In the circle which is over the picture wherein the holy doctors are reading mass, is a figure of Theology, with books and other objects around her, accompanied in like manner by the boys, which are no less beautiful than those before referred to; above the other window which looks towards the court, is placed the figure of Justice, in the fourth circle namely; she bears the balance in one hand and holds the sword raised aloft in the other; the boys are with her as with the previously cited figures, and are of supreme beauty. On the wall beneath is represented the delivery of the civil and canon law, as will be related in its due place.

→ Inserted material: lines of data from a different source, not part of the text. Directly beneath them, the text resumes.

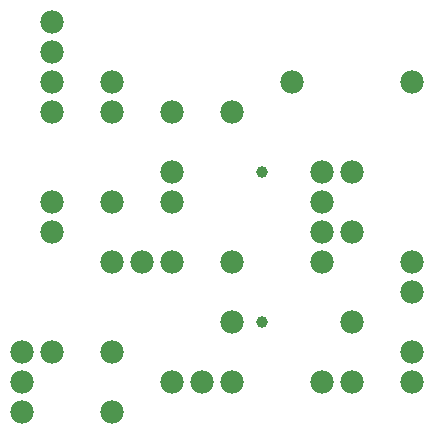
<source format=gbs>
G75*
%MOIN*%
%OFA0B0*%
%FSLAX25Y25*%
%IPPOS*%
%LPD*%
%AMOC8*
5,1,8,0,0,1.08239X$1,22.5*
%
%ADD10C,0.07800*%
%ADD11C,0.03900*%
D10*
X0021000Y0021000D03*
X0021000Y0031000D03*
X0021000Y0041000D03*
X0031000Y0041000D03*
X0051000Y0041000D03*
X0071000Y0031000D03*
X0081000Y0031000D03*
X0091000Y0031000D03*
X0091000Y0051000D03*
X0091000Y0071000D03*
X0071000Y0071000D03*
X0061000Y0071000D03*
X0051000Y0071000D03*
X0031000Y0081000D03*
X0031000Y0091000D03*
X0051000Y0091000D03*
X0071000Y0091000D03*
X0071000Y0101000D03*
X0071000Y0121000D03*
X0091000Y0121000D03*
X0111000Y0131000D03*
X0121000Y0101000D03*
X0121000Y0091000D03*
X0121000Y0081000D03*
X0131000Y0081000D03*
X0121000Y0071000D03*
X0131000Y0051000D03*
X0151000Y0041000D03*
X0151000Y0031000D03*
X0131000Y0031000D03*
X0121000Y0031000D03*
X0151000Y0061000D03*
X0151000Y0071000D03*
X0131000Y0101000D03*
X0151000Y0131000D03*
X0051000Y0131000D03*
X0051000Y0121000D03*
X0031000Y0121000D03*
X0031000Y0131000D03*
X0031000Y0141000D03*
X0031000Y0151000D03*
X0051000Y0021000D03*
D11*
X0101000Y0051000D03*
X0101000Y0101000D03*
M02*

</source>
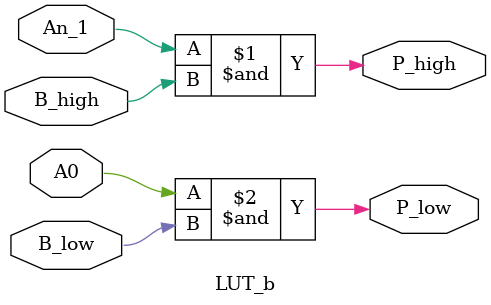
<source format=v>
`timescale 1ns/1ns
module LUT_b(
    input           A0          ,
    input           B_low       ,
    input           An_1        ,
    input           B_high      ,
    output          P_high      ,
    output          P_low       //           
);

   assign P_high = An_1 & B_high;
   assign P_low = A0 & B_low;

endmodule // LUT_b



</source>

In the angles of the ceiling Raphael likewise executed four historical pictures, designed and coloured with extraordinary care, but the figures are not of a large size:[1] in one of these, that next the Theology, the master has depicted the sin of Adam in eating the apple, and this he has executed in a very graceful manner. In the second, which is above the Astrology, is the figure of that Science; she is assigning their due places to the planets and fixed stars. In the one belonging to the Mount Parnassus is the figure of Marsyas, fastened to a tree, and about to be flayed by Apollo; and near the picture which represents the promulgation of the Decretals, is the judgment of Solomon, when he decides that the infant shall be divided between the contending mothers. All these four delineations exhibit much thought and feeling; they are admirably drawn, and the colouring is pleasing and graceful.

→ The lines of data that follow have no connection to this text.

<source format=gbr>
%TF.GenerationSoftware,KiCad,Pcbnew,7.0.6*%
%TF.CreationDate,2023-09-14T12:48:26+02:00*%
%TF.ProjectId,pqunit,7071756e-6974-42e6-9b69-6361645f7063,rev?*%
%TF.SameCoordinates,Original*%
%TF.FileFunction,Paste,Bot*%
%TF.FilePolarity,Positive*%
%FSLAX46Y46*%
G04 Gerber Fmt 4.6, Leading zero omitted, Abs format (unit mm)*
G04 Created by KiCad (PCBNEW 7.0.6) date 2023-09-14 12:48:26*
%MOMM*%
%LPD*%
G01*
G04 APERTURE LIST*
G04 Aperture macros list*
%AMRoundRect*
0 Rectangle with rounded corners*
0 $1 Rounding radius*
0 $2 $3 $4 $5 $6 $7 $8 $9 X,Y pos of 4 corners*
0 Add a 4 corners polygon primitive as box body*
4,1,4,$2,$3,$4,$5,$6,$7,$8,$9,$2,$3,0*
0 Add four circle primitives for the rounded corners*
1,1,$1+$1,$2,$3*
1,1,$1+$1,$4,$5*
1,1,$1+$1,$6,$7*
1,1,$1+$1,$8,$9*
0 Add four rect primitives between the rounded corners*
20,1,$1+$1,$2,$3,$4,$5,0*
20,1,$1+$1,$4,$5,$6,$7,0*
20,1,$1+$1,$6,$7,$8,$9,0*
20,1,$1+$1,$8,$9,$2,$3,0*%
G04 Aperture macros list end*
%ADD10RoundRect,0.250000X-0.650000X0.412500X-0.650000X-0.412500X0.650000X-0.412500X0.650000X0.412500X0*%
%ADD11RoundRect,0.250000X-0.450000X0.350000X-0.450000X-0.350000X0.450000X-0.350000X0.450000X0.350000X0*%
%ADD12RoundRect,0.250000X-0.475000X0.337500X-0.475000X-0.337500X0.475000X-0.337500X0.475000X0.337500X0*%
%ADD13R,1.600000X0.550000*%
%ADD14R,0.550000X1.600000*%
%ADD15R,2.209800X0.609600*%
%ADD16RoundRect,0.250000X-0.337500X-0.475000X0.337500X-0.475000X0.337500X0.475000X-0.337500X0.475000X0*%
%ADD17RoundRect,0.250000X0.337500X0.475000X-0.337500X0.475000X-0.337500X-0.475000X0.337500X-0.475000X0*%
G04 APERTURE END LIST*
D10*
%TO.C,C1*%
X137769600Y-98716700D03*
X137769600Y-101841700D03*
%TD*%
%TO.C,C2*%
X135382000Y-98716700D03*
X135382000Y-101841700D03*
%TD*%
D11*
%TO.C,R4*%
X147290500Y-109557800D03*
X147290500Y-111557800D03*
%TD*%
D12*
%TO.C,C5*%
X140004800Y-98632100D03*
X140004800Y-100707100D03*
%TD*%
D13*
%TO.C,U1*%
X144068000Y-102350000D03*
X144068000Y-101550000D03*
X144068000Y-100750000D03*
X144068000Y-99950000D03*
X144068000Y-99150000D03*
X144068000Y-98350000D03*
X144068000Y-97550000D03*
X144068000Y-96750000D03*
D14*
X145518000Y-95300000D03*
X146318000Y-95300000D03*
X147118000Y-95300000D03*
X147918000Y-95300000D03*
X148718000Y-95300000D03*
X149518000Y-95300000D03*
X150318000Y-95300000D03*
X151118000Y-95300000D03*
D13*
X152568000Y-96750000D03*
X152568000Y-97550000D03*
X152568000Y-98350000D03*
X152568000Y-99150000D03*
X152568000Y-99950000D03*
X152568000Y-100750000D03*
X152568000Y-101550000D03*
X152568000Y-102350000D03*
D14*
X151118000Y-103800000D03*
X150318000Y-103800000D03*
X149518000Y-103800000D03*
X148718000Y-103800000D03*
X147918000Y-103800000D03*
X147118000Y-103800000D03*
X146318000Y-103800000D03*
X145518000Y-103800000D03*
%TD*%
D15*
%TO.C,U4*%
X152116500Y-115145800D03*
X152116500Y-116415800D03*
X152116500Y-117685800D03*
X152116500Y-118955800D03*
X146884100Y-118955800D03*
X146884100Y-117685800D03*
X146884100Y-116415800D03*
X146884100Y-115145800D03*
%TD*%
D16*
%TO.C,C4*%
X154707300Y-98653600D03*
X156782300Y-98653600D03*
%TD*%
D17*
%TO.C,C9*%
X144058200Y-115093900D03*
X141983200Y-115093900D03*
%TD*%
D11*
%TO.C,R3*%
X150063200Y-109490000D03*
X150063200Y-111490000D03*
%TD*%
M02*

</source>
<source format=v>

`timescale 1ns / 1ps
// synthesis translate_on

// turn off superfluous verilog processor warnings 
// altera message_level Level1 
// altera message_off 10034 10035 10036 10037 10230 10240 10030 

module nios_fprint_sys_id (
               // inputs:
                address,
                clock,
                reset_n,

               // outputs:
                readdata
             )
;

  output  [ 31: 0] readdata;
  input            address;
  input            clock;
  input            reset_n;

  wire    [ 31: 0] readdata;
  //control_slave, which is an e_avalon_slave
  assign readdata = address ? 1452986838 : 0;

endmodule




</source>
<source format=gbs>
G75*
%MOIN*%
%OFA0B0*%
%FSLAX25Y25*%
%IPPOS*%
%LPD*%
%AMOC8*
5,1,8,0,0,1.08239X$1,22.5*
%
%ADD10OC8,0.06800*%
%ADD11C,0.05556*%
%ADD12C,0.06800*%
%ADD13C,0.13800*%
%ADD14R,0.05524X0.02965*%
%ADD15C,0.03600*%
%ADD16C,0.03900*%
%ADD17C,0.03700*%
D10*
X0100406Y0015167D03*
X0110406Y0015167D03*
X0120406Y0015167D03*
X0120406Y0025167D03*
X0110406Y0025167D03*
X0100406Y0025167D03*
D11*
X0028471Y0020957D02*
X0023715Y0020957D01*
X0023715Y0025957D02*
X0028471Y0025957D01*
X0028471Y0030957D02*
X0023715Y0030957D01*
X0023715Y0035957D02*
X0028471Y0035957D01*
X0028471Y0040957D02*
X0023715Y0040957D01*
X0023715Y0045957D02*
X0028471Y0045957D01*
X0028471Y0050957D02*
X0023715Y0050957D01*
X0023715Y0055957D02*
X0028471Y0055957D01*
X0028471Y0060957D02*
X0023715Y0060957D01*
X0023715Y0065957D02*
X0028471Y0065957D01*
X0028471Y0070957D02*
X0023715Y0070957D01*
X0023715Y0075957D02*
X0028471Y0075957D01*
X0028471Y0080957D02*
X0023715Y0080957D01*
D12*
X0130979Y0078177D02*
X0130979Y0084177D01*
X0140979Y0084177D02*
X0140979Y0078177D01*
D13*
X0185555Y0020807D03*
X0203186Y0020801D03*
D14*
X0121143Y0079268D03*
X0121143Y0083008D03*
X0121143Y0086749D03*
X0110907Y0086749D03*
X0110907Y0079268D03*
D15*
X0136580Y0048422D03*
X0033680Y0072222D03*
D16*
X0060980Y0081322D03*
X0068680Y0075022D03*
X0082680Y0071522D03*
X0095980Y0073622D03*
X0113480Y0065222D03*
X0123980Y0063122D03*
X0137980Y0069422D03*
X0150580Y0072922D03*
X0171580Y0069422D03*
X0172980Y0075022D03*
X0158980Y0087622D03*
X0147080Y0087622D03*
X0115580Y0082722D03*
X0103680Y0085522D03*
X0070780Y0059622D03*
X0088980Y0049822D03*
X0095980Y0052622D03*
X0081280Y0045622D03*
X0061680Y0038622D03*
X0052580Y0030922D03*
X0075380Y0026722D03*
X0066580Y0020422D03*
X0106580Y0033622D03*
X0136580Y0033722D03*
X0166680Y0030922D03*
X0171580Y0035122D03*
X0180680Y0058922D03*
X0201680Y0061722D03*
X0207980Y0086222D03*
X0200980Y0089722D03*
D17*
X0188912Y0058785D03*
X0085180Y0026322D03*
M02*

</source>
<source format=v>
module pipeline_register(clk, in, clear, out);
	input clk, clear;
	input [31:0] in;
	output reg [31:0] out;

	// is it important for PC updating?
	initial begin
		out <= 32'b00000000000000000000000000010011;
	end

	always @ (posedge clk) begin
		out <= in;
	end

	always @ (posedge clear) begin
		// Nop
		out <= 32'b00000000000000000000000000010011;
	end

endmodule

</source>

But having now finished the description of the vaulting or ceiling of that apartment, it remains that we declare what was executed on each wall consecutively, and beneath the works indicated above. On the side towards the Belvedere, where are the Mount Parnassus and the Fountain of Plelicon, the master depicted a laurel grove of very deep shadows, and the verdure of the foliage is so finely painted that the spectator almost fancies himself to perceive each separate leaf

  1. See Passavant, Rafael von Urbino, where minute details, such as cannot here find place, will be found respecting all these works.